If you remember it from way back on Wednesday, it was a great opposite field double. I don’t really want to get into ascribing too much of any sort of magic to coaches, but the game planning stuff is certainly tangible. Plus, as much as the game has been taken in new and different ways with the data that is now available, and a much as a hitter can be trained to do different things and informed by all kinds of things they hadn’t been in past eras, there are many long strands that run through the art of hitting, and the conversation was pretty interesting if only for that kind of stuff, which touched on Buck’s relationship with Charlie Lau, as well.
The Murky World Of Media Rights
I fully admit that I’m a layman when it comes to a lot of the business aspects of what the Jays do and where they stand within Rogers’ corporate structure, so when I write about it — as I did last week — it’s not easy. I’m never quite sure that I’m getting it right, and in fact, I did miss something quite interesting about the whole media rights issue, which is that there is a revenue sharing aspect of it.

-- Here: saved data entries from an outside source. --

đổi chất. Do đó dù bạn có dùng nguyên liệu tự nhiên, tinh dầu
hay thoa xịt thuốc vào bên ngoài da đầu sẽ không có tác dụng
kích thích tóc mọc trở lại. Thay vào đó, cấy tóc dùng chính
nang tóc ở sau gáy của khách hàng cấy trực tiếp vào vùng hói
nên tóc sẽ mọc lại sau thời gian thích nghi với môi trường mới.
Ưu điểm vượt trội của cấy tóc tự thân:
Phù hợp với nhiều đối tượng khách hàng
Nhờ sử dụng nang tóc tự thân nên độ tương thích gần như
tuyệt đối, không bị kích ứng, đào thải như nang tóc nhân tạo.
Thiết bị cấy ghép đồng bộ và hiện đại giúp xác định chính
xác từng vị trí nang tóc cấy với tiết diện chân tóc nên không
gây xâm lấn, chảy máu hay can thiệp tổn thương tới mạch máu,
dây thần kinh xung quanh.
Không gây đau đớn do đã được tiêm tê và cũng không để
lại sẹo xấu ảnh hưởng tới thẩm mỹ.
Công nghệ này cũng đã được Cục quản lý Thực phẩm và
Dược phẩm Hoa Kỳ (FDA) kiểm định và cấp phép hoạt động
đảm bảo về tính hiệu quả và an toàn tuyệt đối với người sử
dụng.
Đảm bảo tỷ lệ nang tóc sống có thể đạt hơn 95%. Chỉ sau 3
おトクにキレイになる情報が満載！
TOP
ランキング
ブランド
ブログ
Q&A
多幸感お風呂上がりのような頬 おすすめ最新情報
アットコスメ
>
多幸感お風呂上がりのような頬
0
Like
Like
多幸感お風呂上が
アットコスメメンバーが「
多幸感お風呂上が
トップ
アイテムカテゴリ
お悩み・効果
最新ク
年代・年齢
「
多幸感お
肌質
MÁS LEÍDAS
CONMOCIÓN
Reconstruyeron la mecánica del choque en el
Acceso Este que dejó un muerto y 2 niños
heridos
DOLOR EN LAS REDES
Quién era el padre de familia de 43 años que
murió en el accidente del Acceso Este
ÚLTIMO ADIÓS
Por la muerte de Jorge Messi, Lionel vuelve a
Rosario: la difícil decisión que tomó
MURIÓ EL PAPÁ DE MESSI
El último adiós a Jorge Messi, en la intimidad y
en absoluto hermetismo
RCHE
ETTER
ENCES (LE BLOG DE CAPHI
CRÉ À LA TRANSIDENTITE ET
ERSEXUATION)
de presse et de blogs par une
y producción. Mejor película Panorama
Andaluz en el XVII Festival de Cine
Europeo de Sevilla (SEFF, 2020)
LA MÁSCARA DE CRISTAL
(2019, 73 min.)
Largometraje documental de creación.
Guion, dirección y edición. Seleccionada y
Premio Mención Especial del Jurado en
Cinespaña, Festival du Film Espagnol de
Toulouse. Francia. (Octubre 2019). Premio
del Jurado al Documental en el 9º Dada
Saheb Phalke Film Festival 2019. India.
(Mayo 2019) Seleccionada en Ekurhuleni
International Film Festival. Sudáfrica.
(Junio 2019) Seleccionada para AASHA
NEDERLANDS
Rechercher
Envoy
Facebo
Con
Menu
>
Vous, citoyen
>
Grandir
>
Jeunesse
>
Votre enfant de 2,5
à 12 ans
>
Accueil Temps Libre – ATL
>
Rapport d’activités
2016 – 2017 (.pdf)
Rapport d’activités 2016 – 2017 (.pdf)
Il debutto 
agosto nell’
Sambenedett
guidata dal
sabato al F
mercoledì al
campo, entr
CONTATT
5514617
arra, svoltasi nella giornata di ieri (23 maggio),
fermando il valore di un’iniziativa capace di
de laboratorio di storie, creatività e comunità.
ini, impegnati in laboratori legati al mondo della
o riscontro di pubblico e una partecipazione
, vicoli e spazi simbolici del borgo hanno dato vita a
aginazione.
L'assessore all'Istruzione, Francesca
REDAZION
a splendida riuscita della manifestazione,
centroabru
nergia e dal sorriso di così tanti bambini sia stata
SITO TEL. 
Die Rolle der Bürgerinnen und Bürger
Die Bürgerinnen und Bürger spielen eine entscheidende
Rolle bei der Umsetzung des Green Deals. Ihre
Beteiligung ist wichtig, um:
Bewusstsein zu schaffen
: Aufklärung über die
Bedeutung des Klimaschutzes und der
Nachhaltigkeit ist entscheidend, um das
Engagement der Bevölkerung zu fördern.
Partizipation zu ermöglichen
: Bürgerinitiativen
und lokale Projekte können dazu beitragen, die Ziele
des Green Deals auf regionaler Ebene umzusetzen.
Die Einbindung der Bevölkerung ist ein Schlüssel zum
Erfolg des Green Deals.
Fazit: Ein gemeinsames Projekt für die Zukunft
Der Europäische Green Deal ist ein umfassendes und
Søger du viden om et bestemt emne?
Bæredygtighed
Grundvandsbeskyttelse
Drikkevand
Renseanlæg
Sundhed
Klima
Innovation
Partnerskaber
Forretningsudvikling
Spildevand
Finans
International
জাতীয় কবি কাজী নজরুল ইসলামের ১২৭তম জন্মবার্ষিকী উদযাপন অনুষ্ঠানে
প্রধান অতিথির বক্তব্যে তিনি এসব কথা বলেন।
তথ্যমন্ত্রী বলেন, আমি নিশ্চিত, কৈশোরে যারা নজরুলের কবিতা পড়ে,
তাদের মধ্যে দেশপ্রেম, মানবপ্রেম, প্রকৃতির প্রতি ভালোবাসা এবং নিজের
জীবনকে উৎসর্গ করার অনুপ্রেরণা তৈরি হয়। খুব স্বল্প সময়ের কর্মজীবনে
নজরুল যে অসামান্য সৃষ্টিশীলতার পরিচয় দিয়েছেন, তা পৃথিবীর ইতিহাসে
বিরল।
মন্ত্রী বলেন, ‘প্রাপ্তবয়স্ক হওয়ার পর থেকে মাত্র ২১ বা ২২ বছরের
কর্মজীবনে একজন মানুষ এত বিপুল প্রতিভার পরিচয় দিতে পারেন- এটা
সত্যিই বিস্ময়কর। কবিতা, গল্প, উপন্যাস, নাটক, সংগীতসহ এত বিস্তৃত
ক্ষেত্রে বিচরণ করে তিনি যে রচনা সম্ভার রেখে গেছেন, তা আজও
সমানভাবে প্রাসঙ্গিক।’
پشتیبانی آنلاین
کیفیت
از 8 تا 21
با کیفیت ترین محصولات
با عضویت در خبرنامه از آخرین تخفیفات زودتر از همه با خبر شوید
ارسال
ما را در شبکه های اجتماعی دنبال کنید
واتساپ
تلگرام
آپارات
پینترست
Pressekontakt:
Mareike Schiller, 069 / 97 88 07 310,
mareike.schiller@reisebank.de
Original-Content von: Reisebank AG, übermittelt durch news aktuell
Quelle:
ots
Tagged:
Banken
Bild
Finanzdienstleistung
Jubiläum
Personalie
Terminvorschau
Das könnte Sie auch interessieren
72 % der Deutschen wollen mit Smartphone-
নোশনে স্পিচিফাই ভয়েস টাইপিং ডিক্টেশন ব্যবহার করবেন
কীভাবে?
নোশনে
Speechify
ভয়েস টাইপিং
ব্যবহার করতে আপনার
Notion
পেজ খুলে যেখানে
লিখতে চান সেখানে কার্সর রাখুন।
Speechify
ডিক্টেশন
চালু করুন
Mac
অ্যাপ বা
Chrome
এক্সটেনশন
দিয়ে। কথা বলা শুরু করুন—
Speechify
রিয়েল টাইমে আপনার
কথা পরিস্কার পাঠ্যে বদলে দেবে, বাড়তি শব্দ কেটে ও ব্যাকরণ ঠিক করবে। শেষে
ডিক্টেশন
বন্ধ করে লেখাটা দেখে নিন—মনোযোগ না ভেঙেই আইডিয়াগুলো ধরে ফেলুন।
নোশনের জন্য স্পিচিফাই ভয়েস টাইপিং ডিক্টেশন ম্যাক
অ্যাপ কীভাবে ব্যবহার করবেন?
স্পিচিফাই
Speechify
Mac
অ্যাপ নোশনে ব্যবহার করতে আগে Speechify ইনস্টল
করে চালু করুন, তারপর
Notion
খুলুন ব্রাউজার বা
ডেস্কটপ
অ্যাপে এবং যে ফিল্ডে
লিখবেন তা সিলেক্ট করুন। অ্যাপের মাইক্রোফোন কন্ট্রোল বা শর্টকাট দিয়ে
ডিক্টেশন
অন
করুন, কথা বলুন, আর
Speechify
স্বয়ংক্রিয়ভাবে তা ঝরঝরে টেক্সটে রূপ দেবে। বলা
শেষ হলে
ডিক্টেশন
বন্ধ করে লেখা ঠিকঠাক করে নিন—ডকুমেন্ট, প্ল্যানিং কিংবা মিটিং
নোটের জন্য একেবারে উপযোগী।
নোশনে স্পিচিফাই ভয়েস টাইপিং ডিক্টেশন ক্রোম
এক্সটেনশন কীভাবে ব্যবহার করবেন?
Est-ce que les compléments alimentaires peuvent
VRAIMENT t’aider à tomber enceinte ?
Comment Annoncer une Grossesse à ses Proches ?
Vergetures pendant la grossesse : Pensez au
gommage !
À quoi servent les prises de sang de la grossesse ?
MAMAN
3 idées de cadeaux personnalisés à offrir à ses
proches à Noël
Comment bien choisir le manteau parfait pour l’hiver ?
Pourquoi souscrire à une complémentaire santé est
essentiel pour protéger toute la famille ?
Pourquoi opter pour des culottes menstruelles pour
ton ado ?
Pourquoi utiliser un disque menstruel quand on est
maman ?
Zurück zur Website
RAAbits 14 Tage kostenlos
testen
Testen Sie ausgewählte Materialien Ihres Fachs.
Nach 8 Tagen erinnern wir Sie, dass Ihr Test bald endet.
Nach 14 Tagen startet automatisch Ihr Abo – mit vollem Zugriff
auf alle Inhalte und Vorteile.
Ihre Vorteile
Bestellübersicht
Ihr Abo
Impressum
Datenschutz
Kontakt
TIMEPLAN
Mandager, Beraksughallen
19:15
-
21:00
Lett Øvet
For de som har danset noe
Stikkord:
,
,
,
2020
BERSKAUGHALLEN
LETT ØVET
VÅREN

I ended up speaking to a person in the game about this subject, and here’s what I was told:
I was listening to your last podcast when you were talking about media rights and the low value the Jays from their media rights. There’s a weird revenue sharing reason for teams to have a controlling stake in their TV partner rather than taking a larger media rights valuation each year. Media money is subject to 34% revenue sharing whereas an ownership stake is not subject to revenue sharing. It’s why the Yankees for years just owned their network and took little in media rights. You mentioned San Diego, Baltimore and Cleveland during your podcast too. San Diego has I believe a 16% ownership stake in the Fox network which is not subject to revenue sharing. Baltimore controls MASN and when the Nationals moved to Washington part of the agreement with Peter Angelos was that the Nationals only would receive 27% or something low like that from media rights. The commissioner has to resolve that some time as the Nationals clearly feel they are getting ripped off.
Media values are a weird game as the Dodgers tried to get away from paying revenue sharing in their last deal as well.
In other words, there’s murk within the murk. I’m not sure how much — if at all — that changes anything about what I wrote, or my feelings about the relationship between Rogers and the Jays, but it’s certainly another important part of the background.
Geoff Baker touched on something similar in his latest for the Seattle Times, in which he argues that the Mariners’ payroll could be higher than it is, and tries to unpack some of this tricky valuation stuff from their perspective. Interesting stuff, and not even slathered in misplaced smugness!